#### TASK DESCRIPTION:
Among the lines below, count those with the word "Department". Answer with the number only.

Start of SUPPLIED DATA

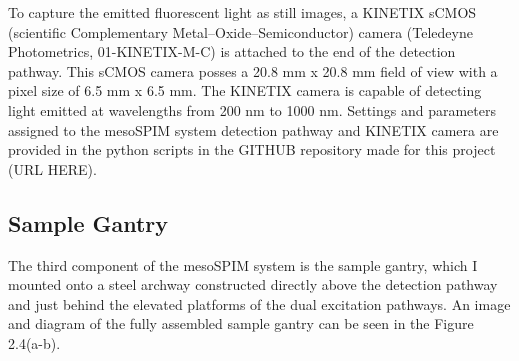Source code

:To capture the emitted fluorescent light as still images, a KINETIX sCMOS (scientific Complementary Metal–Oxide–Semiconductor) camera (Teledeyne Photometrics, 01-KINETIX-M-C) is attached to the end of the detection pathway. This sCMOS camera posses a 20.8 mm x 20.8 mm field of view with a pixel size of 6.5 mm x 6.5 mm. The KINETIX camera is capable of detecting light emitted at wavelengths from 200 nm to 1000 nm. Settings and parameters assigned to the mesoSPIM system detection pathway and KINETIX camera are provided in the python scripts in the GITHUB repository made for this project (URL HERE).



\subsection{Sample Gantry}
The third component of the mesoSPIM system is the sample gantry, which I mounted onto a steel archway constructed directly above the detection pathway and just behind the elevated platforms of the dual excitation pathways. An image and diagram of the fully assembled sample gantry can be seen in the Figure 2.4(a-b).

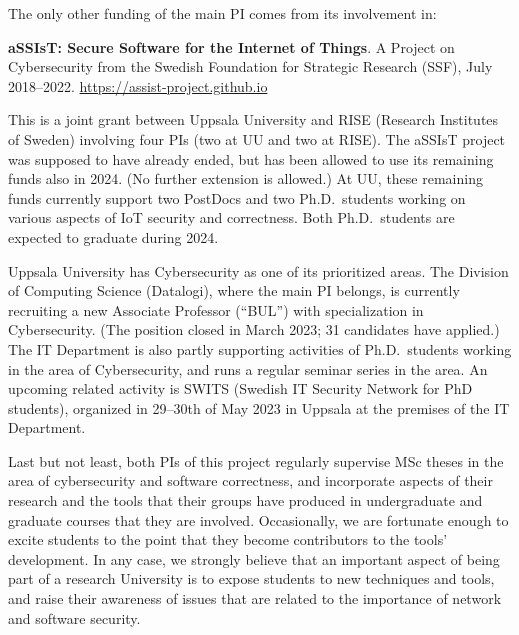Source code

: \documentclass[11pt]{article}
\newcommand{\myparagraph}{}
\let\myparagraph=\paragraph
\renewcommand{\paragraph}{\vspace{-3mm}\myparagraph}
\begin{document}
\noindent
The only other funding of the main PI comes from its involvement in:
\vspace*{-.5em}
\begin{quoting}
  \textbf{aSSIsT: Secure Software for the Internet of Things}.
  A Project on Cybersecurity from the Swedish Foundation for Strategic
  Research (SSF), July 2018--2022. \url{https://assist-project.github.io}
\end{quoting}
\vspace*{-.5em}
%
This is a joint grant between Uppsala University and RISE (Research Institutes
of Sweden) involving four PIs (two at UU and two at RISE).  The aSSIsT project
was supposed to have already ended, but has been allowed to use its remaining
funds also in 2024. (No further extension is allowed.) At UU, these remaining
funds currently support two PostDocs and two Ph.D.\ students working on
various aspects of IoT security and correctness.  Both Ph.D.\ students are
expected to graduate during 2024.

Uppsala University has Cybersecurity as one of its prioritized areas.  The
Division of Computing Science (Datalogi), where the main PI belongs, is
currently recruiting a new Associate Professor (``BUL'') with specialization
in Cybersecurity. (The position closed in March 2023; 31 candidates have
applied.)  The IT Department is also partly supporting activities of
Ph.D.\ students working in the area of Cybersecurity, and runs a regular
seminar series in the area.  An upcoming related activity is SWITS (Swedish IT
Security Network for PhD students), organized in 29--30th of May 2023 in
Uppsala at the premises of the IT Department.

Last but not least, both PIs of this project regularly supervise MSc theses in
the area of cybersecurity and software correctness, and incorporate aspects of
their research and the tools that their groups have produced in undergraduate
and graduate courses that they are involved.  Occasionally, we are fortunate
enough to excite students to the point that they become contributors to the
tools' development. In any case, we strongly believe that an important aspect
of being part of a research University is to expose students to new techniques
and tools, and raise their awareness of issues that are related to the
importance of network and software security.




\end{document}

End of SUPPLIED DATA

#### TASK SOLUTION:
2